- [Objectif de l'exercice]
Répondez à ces questions à partir de l'extrait sur le silence du ministère de la Défense :
1. Où est basé l'humanitaire qui a recueilli le premier le témoignage des parents d'Issouf ?
2. Dans quel média a paru le premier article évoquant une éventuelle « bavure » ?
3. D'après le communiqué, à quelle date et dans quelle région les armées françaises sont-elles intervenues ?
------ Extrait
Le ministère de la Défense muet

Selon des sources jointes dans le septentrion malien, les parents d’Issouf n’ont pour l’heure obtenu aucune réponse à ces questions. « Ils n’ont reçu la visite de personne », assure un humanitaire basé à Tessalit, qui fut le premier à recueillir leur témoignage.

Sollicité à plusieurs reprises, le ministère français de la Défense se mure dans le silence. On ne sait donc pas, pour l’heure, dans quelles circonstances l’enfant a été tué, et pour quelles raisons sa dépouille a été enterrée.

En décembre, lorsque l’histoire avait circulé sur les réseaux sociaux, les services de Jean-Yves Le Drian étaient dans un premier temps restés muets. Après la publication d’un premier article dans Jeune Afrique évoquant une éventuelle « bavure », ils avaient publié un communiqué pour le moins sibyllin, dans lequel il n’était question ni de l’âge de la victime, ni du fait qu’elle avait été enterrée, mais qui laissait deviner qu’elle n’était pas armée.

« Le 30 novembre 2016 dans la région d’Aguelhok, y était-il indiqué, les armées françaises en opération ont neutralisé un membre d’un groupe armé terroriste chargé de localiser les éléments des forces françaises au profit de poseurs d’engins explosifs improvisés. Les circonstances précises de cette action sont en cours de vérification. Une enquête de commandement a été ordonnée à cette fin ».

Le ministère n’a pas souhaité communiquer les résultats de cette enquête.
------------
------ Données fournies
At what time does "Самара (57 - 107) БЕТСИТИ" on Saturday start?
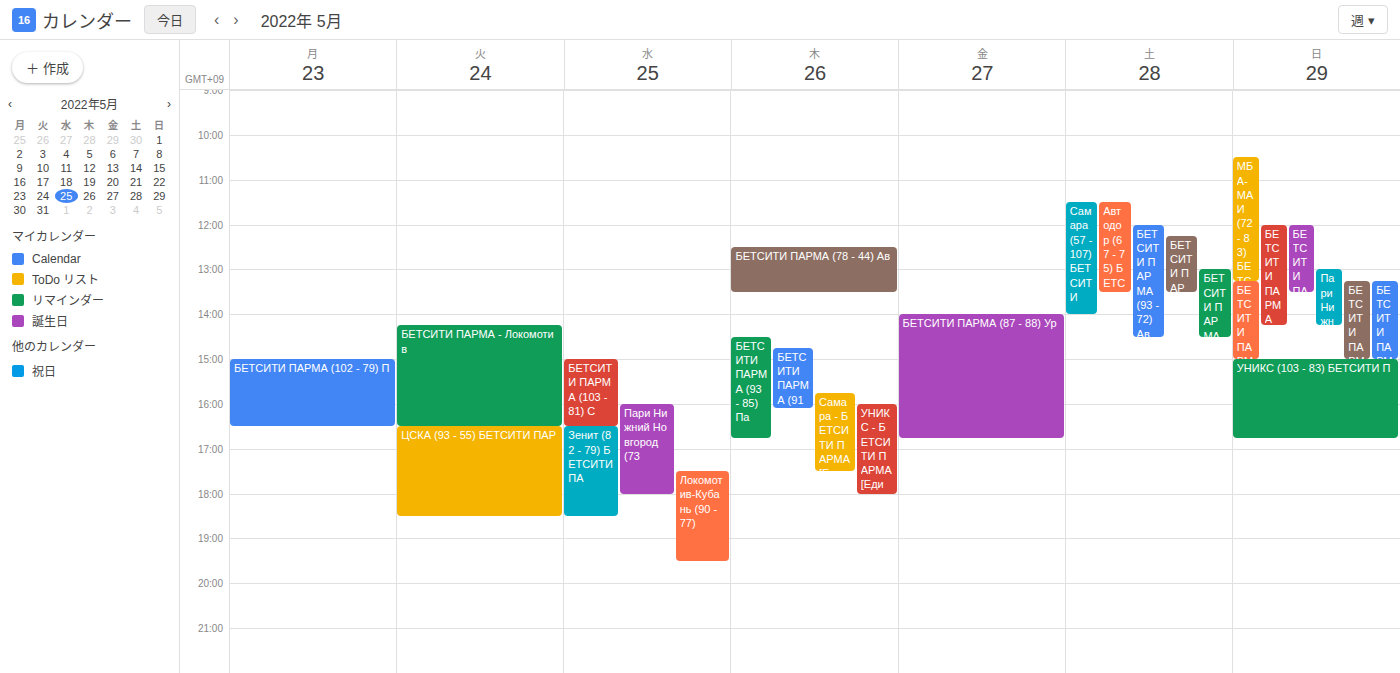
------------
- [La réponse]
1. À Tessalit.
2. Dans Jeune Afrique.
3. Le 30 novembre 2016, dans la région d'Aguelhok.